@HoboZero said:
If you are a 'trusted' review site on an aggregator like metacritic, do you think you have some responsibility to calibrate your scoring with other submitters? I'm of the ilk that would LOVE to see all review scores simply go away, to be sure, but shouldn't any site that submits to metacritic for the pageviews (and really, that is the ONLY reason a review site participates in metacritic aggregation, for the linkbacks) have a responsibility to score even remotely similar to other sites?
For example, what if my scoring range is 1-5. 1 for every game that runs without exploding, 2-4 for revolutionary, life-altering experiences, and 5 for Resident Evil games, regardless of quality. I mean, just like Tom Chick, these are my Honest Opinions, and I am being up front about them - but they're also not what ANYONE ELSE on the aggregtor uses when scoring, and adding my data will just muddle and already obfuscated system.
I guess what I'm saying is: when you submit to an aggregator you're really saying "My score is as accurate as everyone elses"... well, maybe not 'saying'... 'inferring'? Seems like there's an ethical responsibility to calibrate with the consesus. Or not, that's just, like, my opinion, man.
Score Halo 4 One Potato out of Five Watermelon Starbursts for all I care, but don't submit it to metacritic. Problem solved. Whole issue feels like a case of 1st Degree Sh*t-Stirring.

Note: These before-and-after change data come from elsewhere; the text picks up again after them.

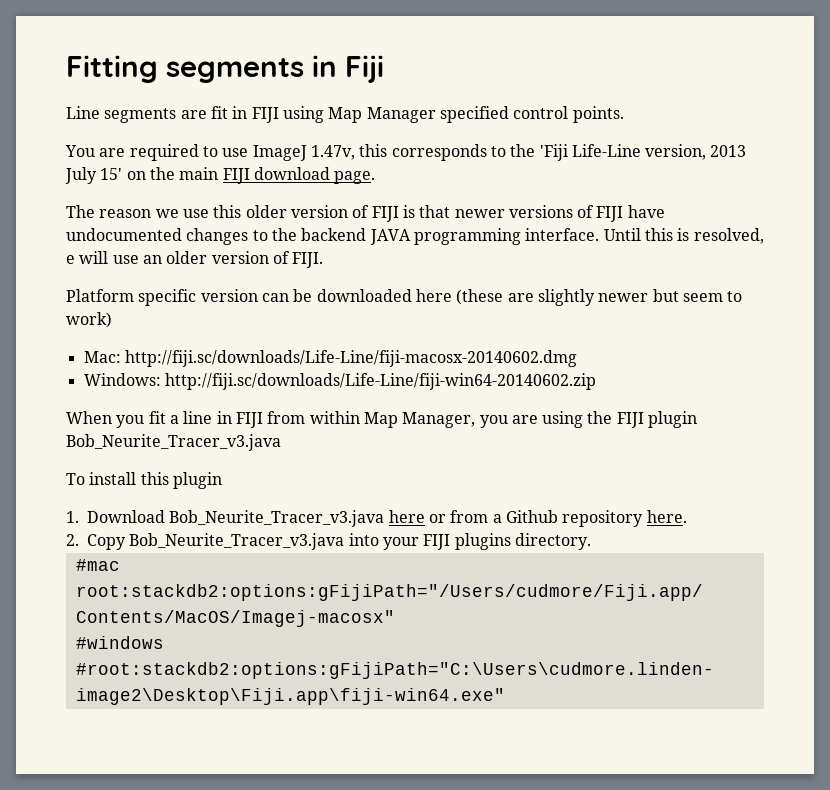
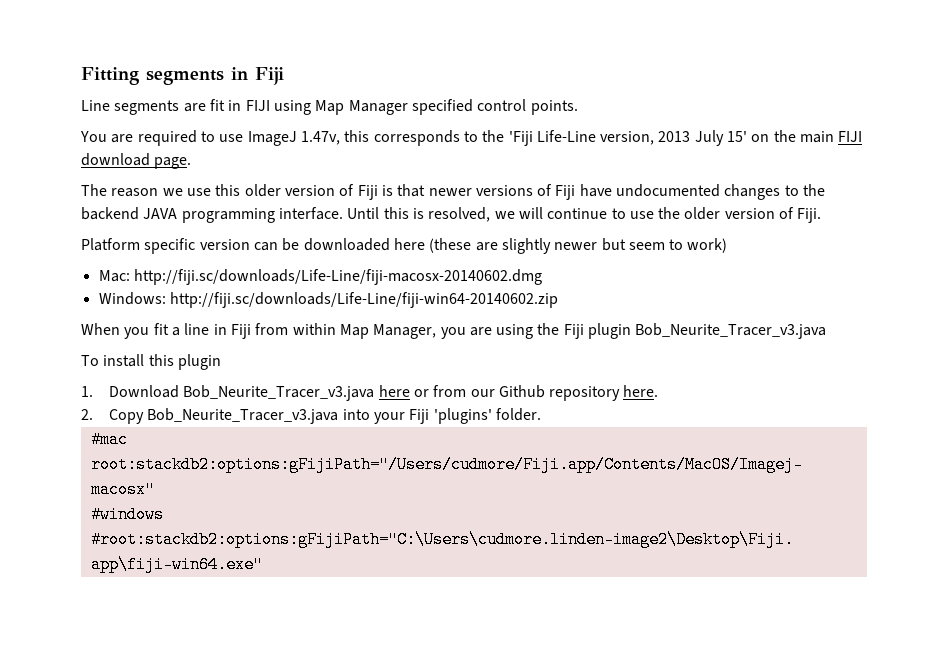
[371,206,399,222] FIJI -> [357,185,378,200] Fiji
[596,206,624,222] FIJI -> [555,185,576,200] Fiji
[66,251,324,268] e will use an older version of FIJI. -> [494,207,822,223] we will continue to use the older version of Fiji.
[235,412,263,428] FIJI -> [230,324,251,339] Fiji
[616,412,644,428] FIJI -> [563,324,584,339] Fiji
[492,514,502,523] a -> [470,389,495,397] our
[423,533,591,550] FIJI plugins directory. -> [409,408,541,424] Fiji 'plugins' folder.

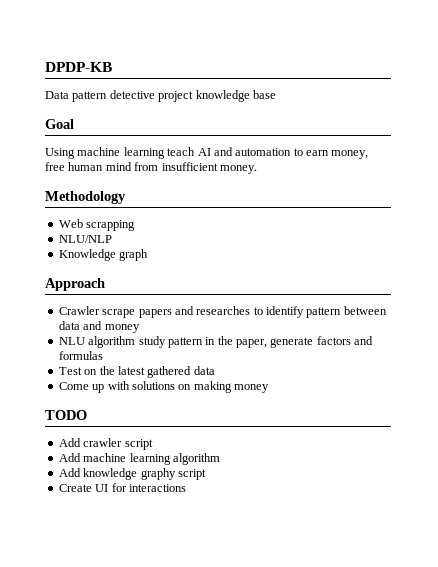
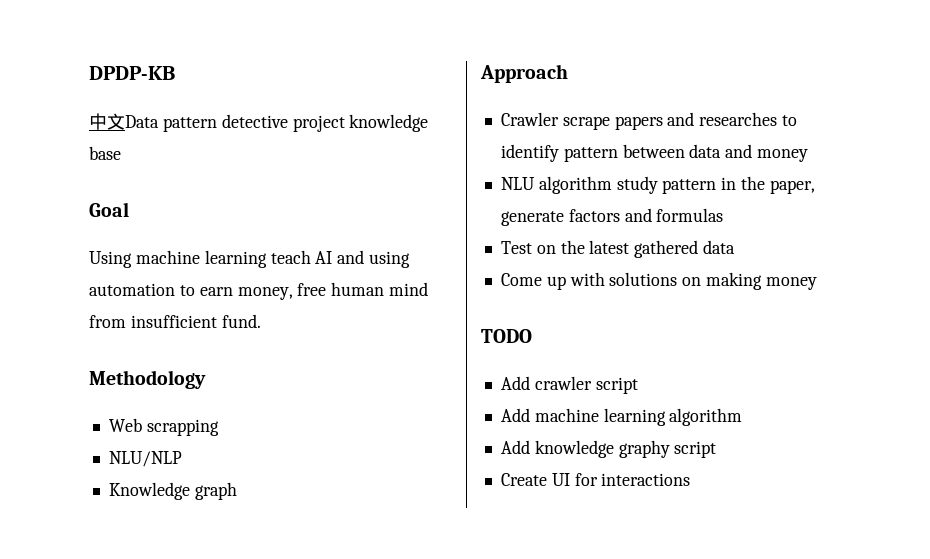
(112, 67) none -> [89,113,125,130] 中文
(233, 151) none -> [369,251,411,268] using
[219,165,257,174] money. -> [221,314,261,328] fund.

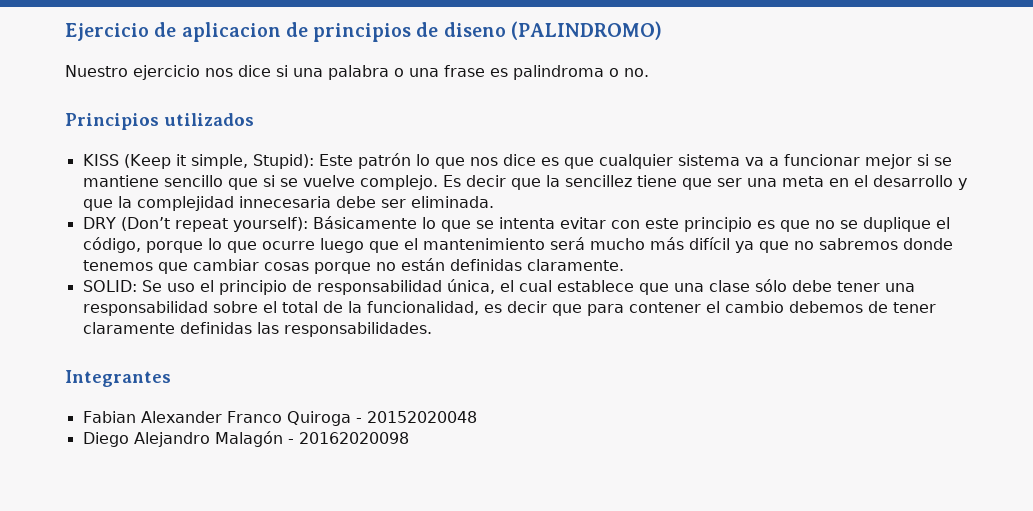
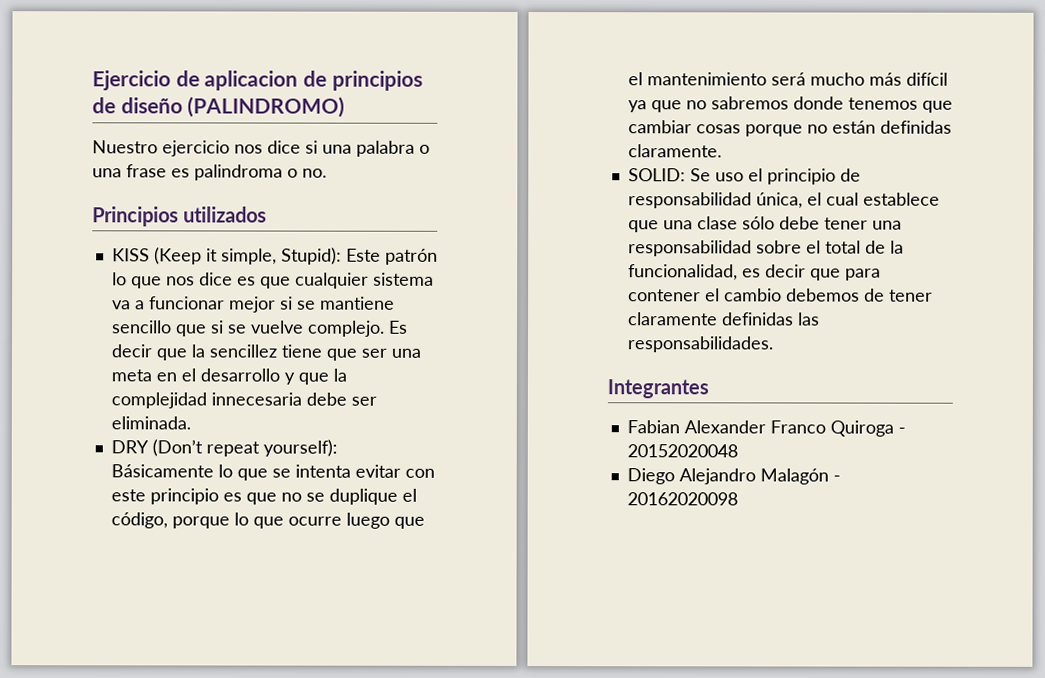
[443,22,506,37] diseno -> [120,97,183,114] diseño

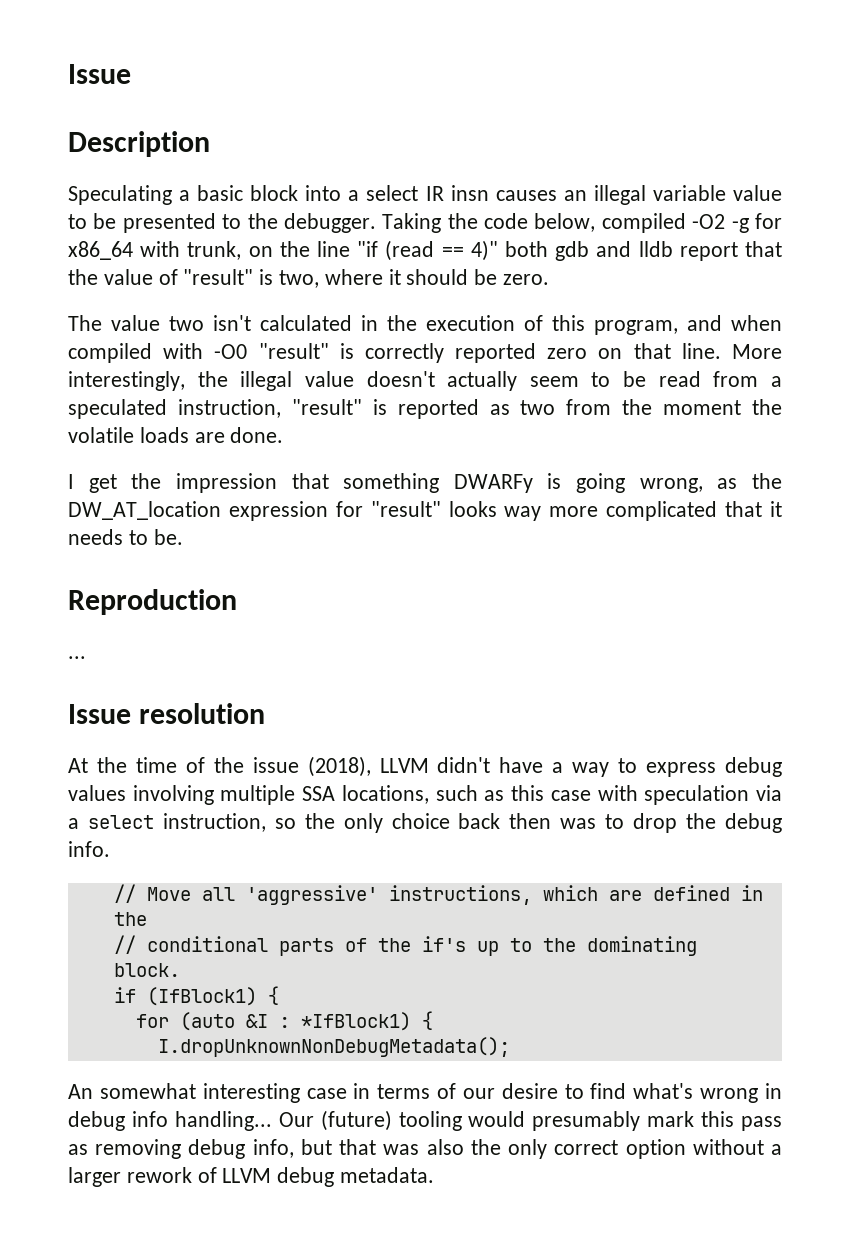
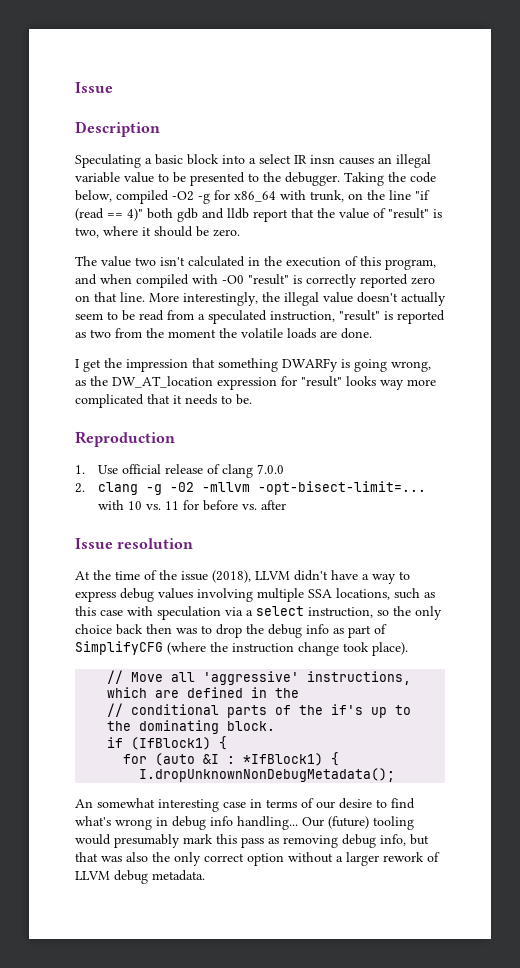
[68,656,86,659] ... -> [75,464,284,478] [75,481,426,495] [97,500,286,511] 1. Use official release of clang 7.0.0 // 2. clang -g -02 -mllvm -opt-bisect-limit=... with 10 vs. 11 for before vs. after
[68,841,110,857] info. -> [306,624,387,638] [75,641,408,656] info as part of SimplifyCFG (where the instruction change took place).

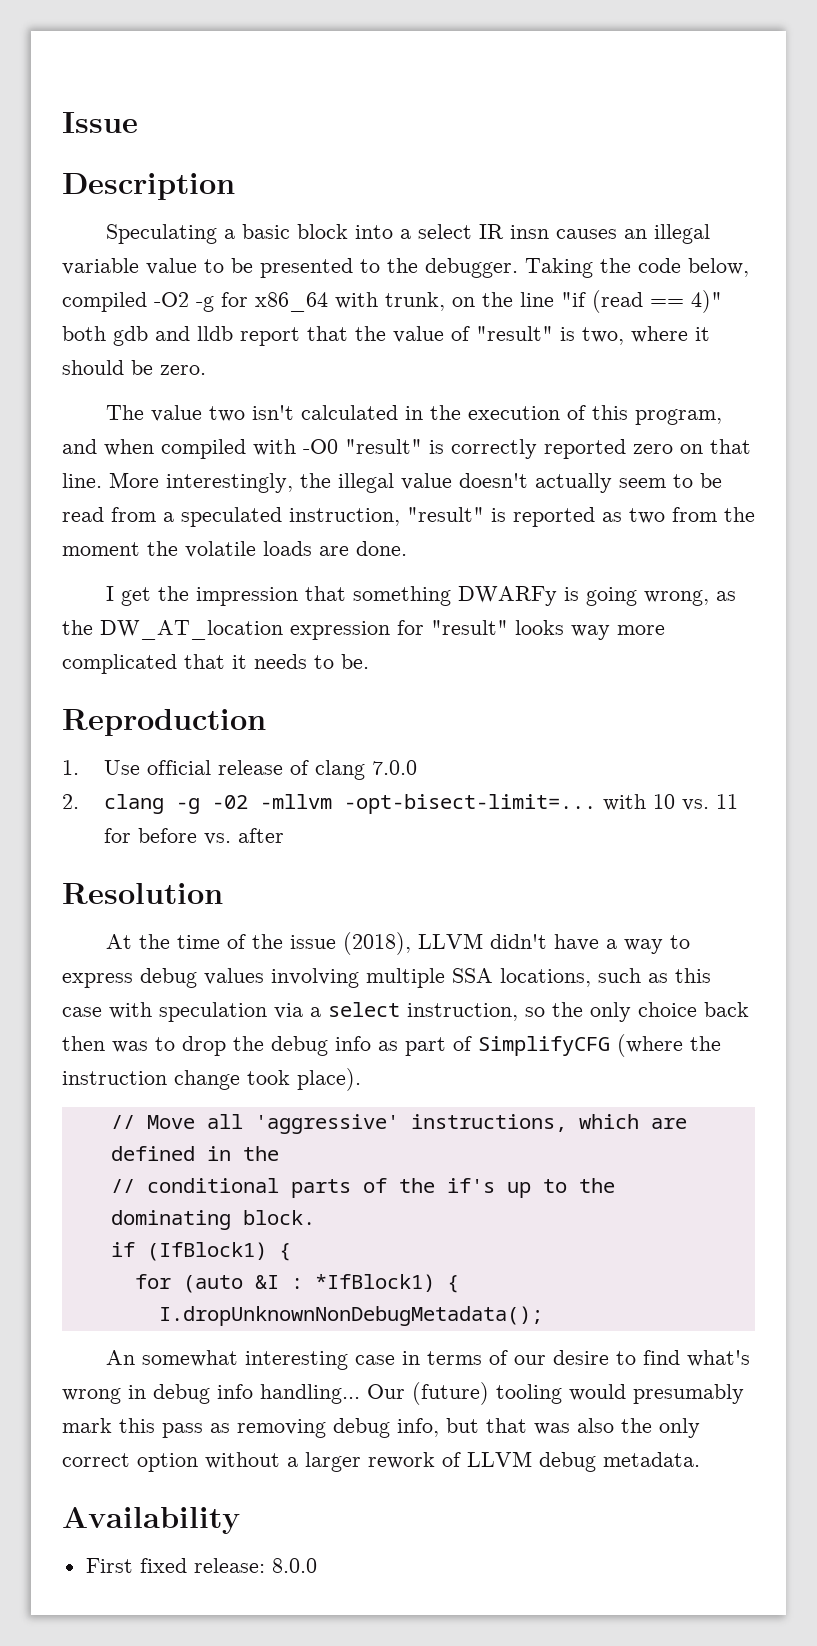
[75,538,194,549] Issue resolution -> [62,883,223,904] Resolution
(205, 875) none -> [62,1507,240,1534] [85,1558,317,1573] // Availability // First fixed release: 8.0.0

I give this comment 1/5 stars
No, I don't think you have that sort of responsibility to calibrate with others. I think it's valid for reviewers to use different criteria from each other to review games; I think their only responsibility is to stay calibrated within what they have stated as their own criteria for reviewing games, so you have a good idea that each score means for that reviewer. If reviewers submitting to Metacritic are obligated to calibrate their scores with other sites, that would be promoting groupthink, which is definitely not desired in a field that primarily relies on opinion. Reviewers' review scores should be evaluated in the context of the content of the review as well as the context of the general tendencies of each reviewer, which of course, makes the overall Metacritic score not very informative beyond a very general sense of a game (which is all it should be used for).